FDBP-InSAR: An Efficient Algorithm for InSAR Imaging via Frequency Domain Back Projection

Abstract

High-quality focusing with accurate phase-preserving is a significant and challenging step in interferometric synthetic aperture radar (InSAR) imaging. Compared with conventional frequency-based imaging algorithms, the time-domain back-projection algorithm (TDBPA) can greatly ensure the accuracy of imaging and phase-preserving by point-to-point coherent integration but suffers from huge computational complexity. In this paper, we propose an efficient InSAR imaging method, called a frequency-domain back-projection algorithm (FDBPA), to achieve high-resolution focusing and accurate phase-preserving of InSAR imaging.
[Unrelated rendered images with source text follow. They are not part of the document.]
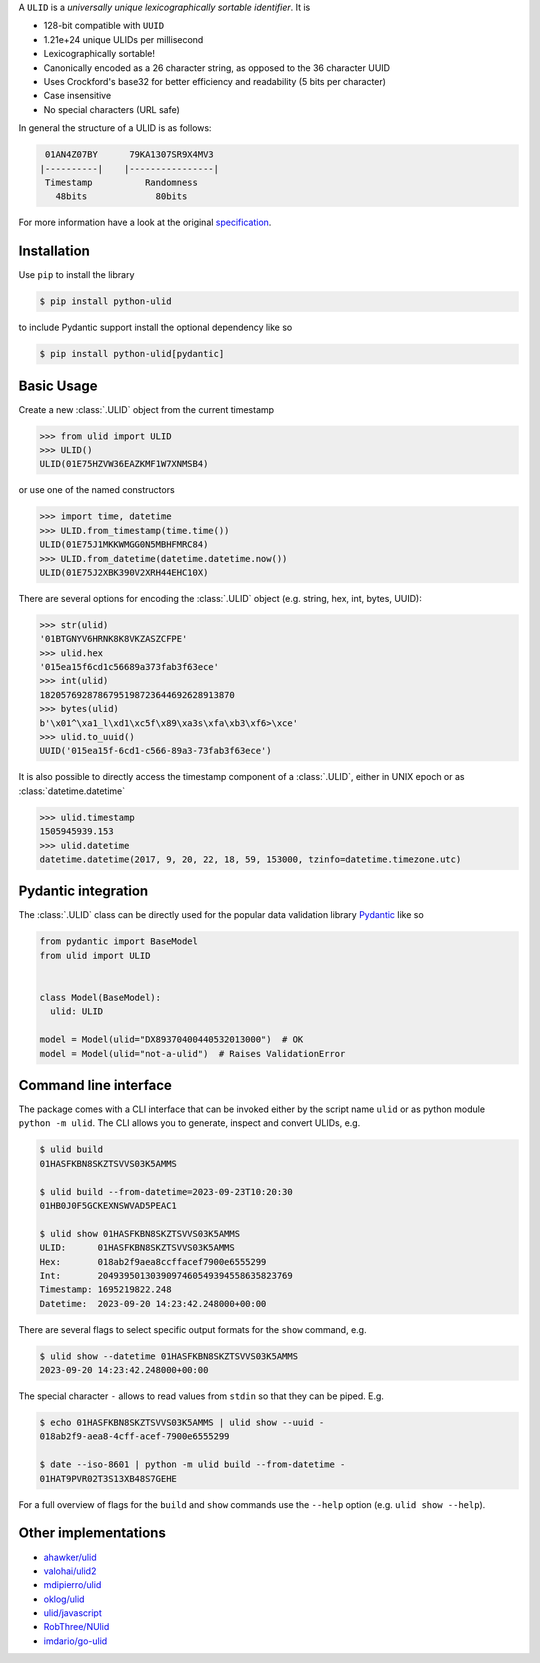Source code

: .. begin-html-header

.. raw:: html

   <p align="center">
      <br />
      <a href=""https://python-ulid.readthedocs.io>
         <img src="./logo.png" width="360" alt="ulid" />
      </a>
      <br />
      <br />
      <br />
   </p>
   <p align="center">
      <a href="https://pypi.python.org/pypi/python-ulid">
         <img src="https://img.shields.io/pypi/v/python-ulid.svg?style=flat-square" />
      </a>
      <a href="https://codecov.io/gh/mdomke/python-ulid">
         <img src="https://img.shields.io/codecov/c/github/mdomke/python-ulid.svg?style=flat-square" />
      </a>
      <a href="https://github.com/mdomke/python-ulid/actions?query=workflow%3Alint-and-test">
         <img src="https://img.shields.io/github/actions/workflow/status/mdomke/python-ulid/lint-and-test.yml?style=flat-square&brach=main" />
      </a>
      <a href="https://python-ulid.readthedocs.io">
         <img src="https://readthedocs.org/projects/python-ulid/badge/?version=latest&style=flat-square" />
      </a>
      <a href="https://black.readthedocs.io/en/stable/index.html">
         <img src="https://img.shields.io/badge/code%20style-black-000000.svg?style=flat-square" />
      </a>
   </p>

.. end-html-header

.. teaser-begin

A ``ULID`` is a *universally unique lexicographically sortable identifier*. It is

* 128-bit compatible with ``UUID``
* 1.21e+24 unique ULIDs per millisecond
* Lexicographically sortable!
* Canonically encoded as a 26 character string, as opposed to the 36 character UUID
* Uses Crockford's base32 for better efficiency and readability (5 bits per character)
* Case insensitive
* No special characters (URL safe)

In general the structure of a ULID is as follows:

.. code-block:: text

   01AN4Z07BY      79KA1307SR9X4MV3
  |----------|    |----------------|
   Timestamp          Randomness
     48bits             80bits


For more information have a look at the original
`specification <https://github.com/alizain/ulid#specification>`_.

.. teaser-end

.. installation-begin

Installation
------------

Use ``pip`` to install the library

.. code-block:: bash

  $ pip install python-ulid

to include Pydantic support install the optional dependency like so

.. code-block:: bash

  $ pip install python-ulid[pydantic]

.. installation-end

.. usage-begin

Basic Usage
-----------

Create a new :class:`.ULID` object from the current timestamp

.. code-block:: pycon

   >>> from ulid import ULID
   >>> ULID()
   ULID(01E75HZVW36EAZKMF1W7XNMSB4)

or use one of the named constructors

.. code-block:: pycon

   >>> import time, datetime
   >>> ULID.from_timestamp(time.time())
   ULID(01E75J1MKKWMGG0N5MBHFMRC84)
   >>> ULID.from_datetime(datetime.datetime.now())
   ULID(01E75J2XBK390V2XRH44EHC10X)

There are several options for encoding the :class:`.ULID` object
(e.g. string, hex, int, bytes, UUID):

.. code-block:: pycon

   >>> str(ulid)
   '01BTGNYV6HRNK8K8VKZASZCFPE'
   >>> ulid.hex
   '015ea15f6cd1c56689a373fab3f63ece'
   >>> int(ulid)
   1820576928786795198723644692628913870
   >>> bytes(ulid)
   b'\x01^\xa1_l\xd1\xc5f\x89\xa3s\xfa\xb3\xf6>\xce'
   >>> ulid.to_uuid()
   UUID('015ea15f-6cd1-c566-89a3-73fab3f63ece')

It is also possible to directly access the timestamp component of a :class:`.ULID`,
either in UNIX epoch or as :class:`datetime.datetime`

.. code-block:: pycon

   >>> ulid.timestamp
   1505945939.153
   >>> ulid.datetime
   datetime.datetime(2017, 9, 20, 22, 18, 59, 153000, tzinfo=datetime.timezone.utc)

.. usage-end

.. pydantic-begin

Pydantic integration
---------------------

The :class:`.ULID` class can be directly used for the popular data validation library
`Pydantic <https://docs.pydantic.dev/latest/>`_ like so

.. code-block:: python

  from pydantic import BaseModel
  from ulid import ULID


  class Model(BaseModel):
    ulid: ULID

  model = Model(ulid="DX89370400440532013000")  # OK
  model = Model(ulid="not-a-ulid")  # Raises ValidationError

.. pydantic-end

.. cli-begin

Command line interface
-----------------------

The package comes with a CLI interface that can be invoked either by the script name
``ulid`` or as python module ``python -m ulid``. The CLI allows you to generate, inspect
and convert ULIDs, e.g.

.. code-block:: bash

   $ ulid build
   01HASFKBN8SKZTSVVS03K5AMMS

   $ ulid build --from-datetime=2023-09-23T10:20:30
   01HB0J0F5GCKEXNSWVAD5PEAC1

   $ ulid show 01HASFKBN8SKZTSVVS03K5AMMS
   ULID:      01HASFKBN8SKZTSVVS03K5AMMS
   Hex:       018ab2f9aea8ccffacef7900e6555299
   Int:       2049395013039097460549394558635823769
   Timestamp: 1695219822.248
   Datetime:  2023-09-20 14:23:42.248000+00:00

There are several flags to select specific output formats for the ``show`` command, e.g.


.. code-block:: bash

   $ ulid show --datetime 01HASFKBN8SKZTSVVS03K5AMMS
   2023-09-20 14:23:42.248000+00:00

The special character ``-`` allows to read values from ``stdin`` so that they can be piped. E.g.

.. code-block:: bash

   $ echo 01HASFKBN8SKZTSVVS03K5AMMS | ulid show --uuid -
   018ab2f9-aea8-4cff-acef-7900e6555299

   $ date --iso-8601 | python -m ulid build --from-datetime -
   01HAT9PVR02T3S13XB48S7GEHE

For a full overview of flags for the ``build`` and ``show`` commands use the ``--help`` option
(e.g. ``ulid show --help``).

.. cli-end

Other implementations
---------------------

* `ahawker/ulid <https://github.com/ahawker/ulid>`_
* `valohai/ulid2 <https://github.com/valohai/ulid2>`_
* `mdipierro/ulid <https://github.com/mdipierro/ulid>`_
* `oklog/ulid <https://github.com/oklog/ulid>`_
* `ulid/javascript <https://github.com/ulid/javascript>`_
* `RobThree/NUlid <https://github.com/RobThree/NUlid>`_
* `imdario/go-ulid <https://github.com/imdario/go-ulid>`_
More specifically, FDBPA is utilized to replace the traditional point-to-point coherent integration of TDBPA with frequency-domain transform. It divides the echo spectrum into uniform grids and transforms the range compression data into the range frequency domain. Phase compensation and non-uniform Fourier transform of the underlying scene are implemented to achieve image focusing in the wavenumber domain. Then, the interferometric phase of the target scene can be preserved by accurate phase compensation of the target’s distance. FDBPA avoids the repetitive calculation of index values and point-to-point coherent integration which reduces the time complexity compared with TDBPA. The characteristics of focusing and phase-preserving of our method are analyzed via simulations and experiments. The results demonstrate the efficiency and high-quality imaging of the FDBPA method. It can improve the imaging efficiency by more than three times, while keeping similar imaging accuracy compared with TDBPA.